The most challenging part of this concept may be the “cross platform” vendor independence. ABC chose to have all vendors write to published interfaces that they all supported. That was not simple, but at least vendors did not have to open their proprietary hardware and software to competitors' scrutiny.

The results were astounding (to me at least). It proves that protecting intellectual property and still responding to legitimate technology needs do not have to be mutually exclusive. Maintaining a system in which multiple software products must interact may be the ultimate test of this interoperability exercise. Indeed, migrating versions of software in the system after deployment and turn on is a tricky business. Even that has been carefully considered, and the installed system has a great deal of fault tolerance in the control system despite multiple vendors dependent on each other.

Monitoring

I haven't mentioned monitoring yet, but that too is part of the plan for the ABC facility, as it should be in all modern facilities. It uses “probes” on the input signals, and output signals as well, to return thumbnails and first-level measurements of all signals as they enter and leave the plant.

Another unique aspect of the system is that the routers are interconnected entirely on fiber. Of course, fiber presents a bit of a challenge for monitoring, so at critical points in the system, signals hit optical hybrids, which split the signal into a couple of outputs passively. A monitoring point is pulled from the hybrid and left on a jackfield for test purposes only. The active devices in the system are all monitored by SNMP, routers, audio embedders and shufflers, and probes. The operators use a sophisticated monitoring center to view reports from the monitoring system on close-up displays controlled through a KVM matrix, and on a large multi-image monitor wall.

The control room is used to check-in feeds from sports and news locations, and the equipment the operators have allows measurement and adjustment to ensure the highest quality. In an effort to simplify the operator's interface, ABC chose to have the waveform rasterizer controlled by the same unified control system that controls the router, proc amps and other hardware. In a very real sense, the monitoring and control systems have been tightly coupled.

Setting a high bar

Not all installations need to be this complex, either now or in the future. Small broadcast stations do not need path-finding routers and fiber interconnects. However, this facility illustrates what is possible when vendors and customers look at real-world needs with a clean sheet of paper.

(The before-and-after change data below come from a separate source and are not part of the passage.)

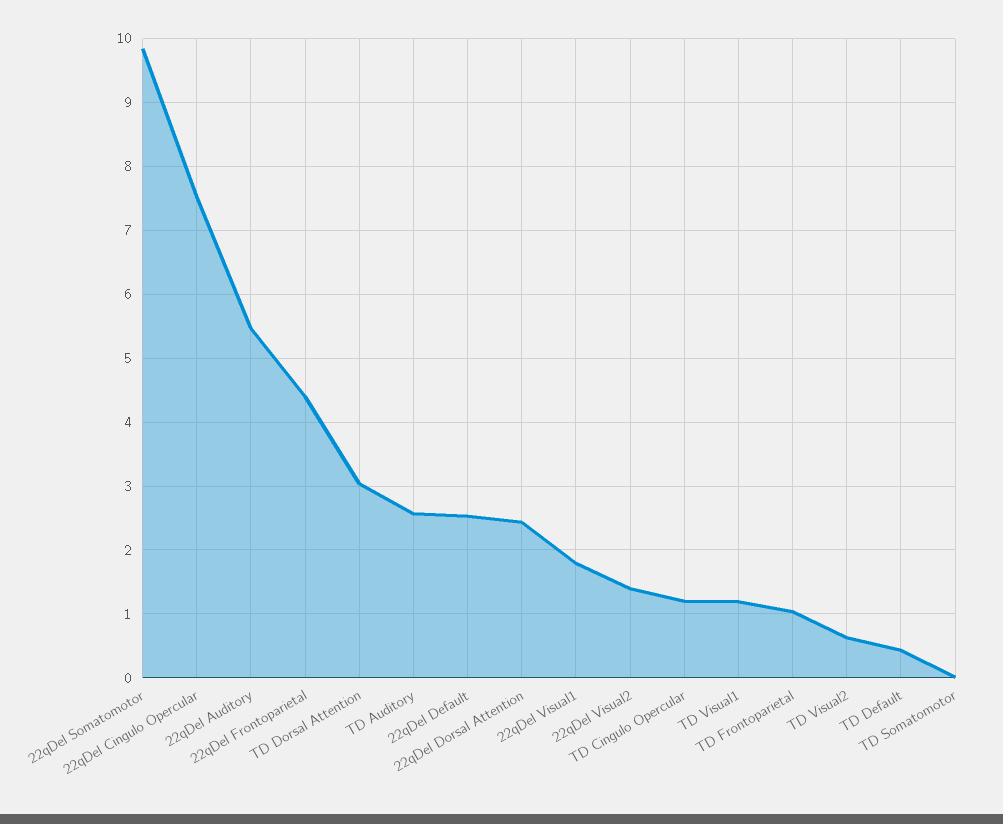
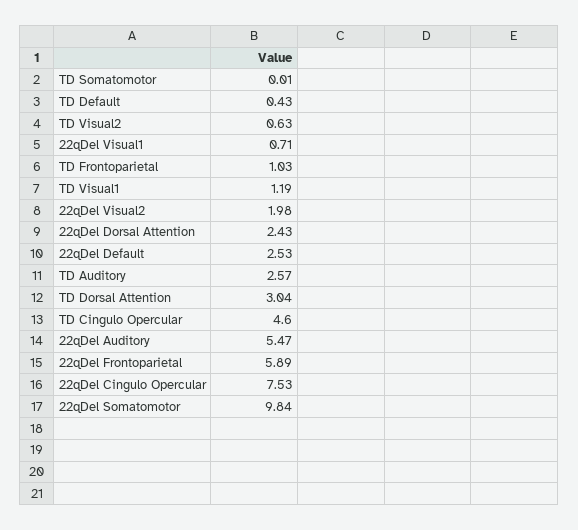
  {
    "22qDel Somatomotor": 9.84,
    "22qDel Cingulo Opercular": 7.53,
    "22qDel Auditory": 5.47,
-   "22qDel Frontoparietal": 4.4,
+   "22qDel Frontoparietal": 5.89,
    "TD Dorsal Attention": 3.04,
    "TD Auditory": 2.57,
    "22qDel Default": 2.53,
    "22qDel Dorsal Attention": 2.43,
-   "22qDel Visual1": 1.8,
+   "22qDel Visual1": 0.71,
-   "22qDel Visual2": 1.4,
+   "22qDel Visual2": 1.98,
-   "TD Cingulo Opercular": 1.2,
+   "TD Cingulo Opercular": 4.6,
    "TD Visual1": 1.19,
    "TD Frontoparietal": 1.03,
    "TD Visual2": 0.63,
    "TD Default": 0.43,
    "TD Somatomotor": 0.01
  }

All facilities can benefit from reduced apparent complexity that is abstracted by the monitoring and control systems. It allows operators to see the essential information without having to have access to the full depth all the time. Such systems also allow monitoring and control to be done in a centralized location rather than running to the rack room to adjust things that can be easily remoted to a single operating position.

The approach ABC took is not entirely without precedent, but in terms of scale, it is one of a kind to my knowledge. It sets a very high bar for monitoring and control, without which the system could not have been abstracted to the level it has been. Operators could not easily understand and control a system with as much complexity as this without well-crafted software solutions to do their bidding and return information necessary for understanding the system status.

John Luff is a broadcast technology consultant.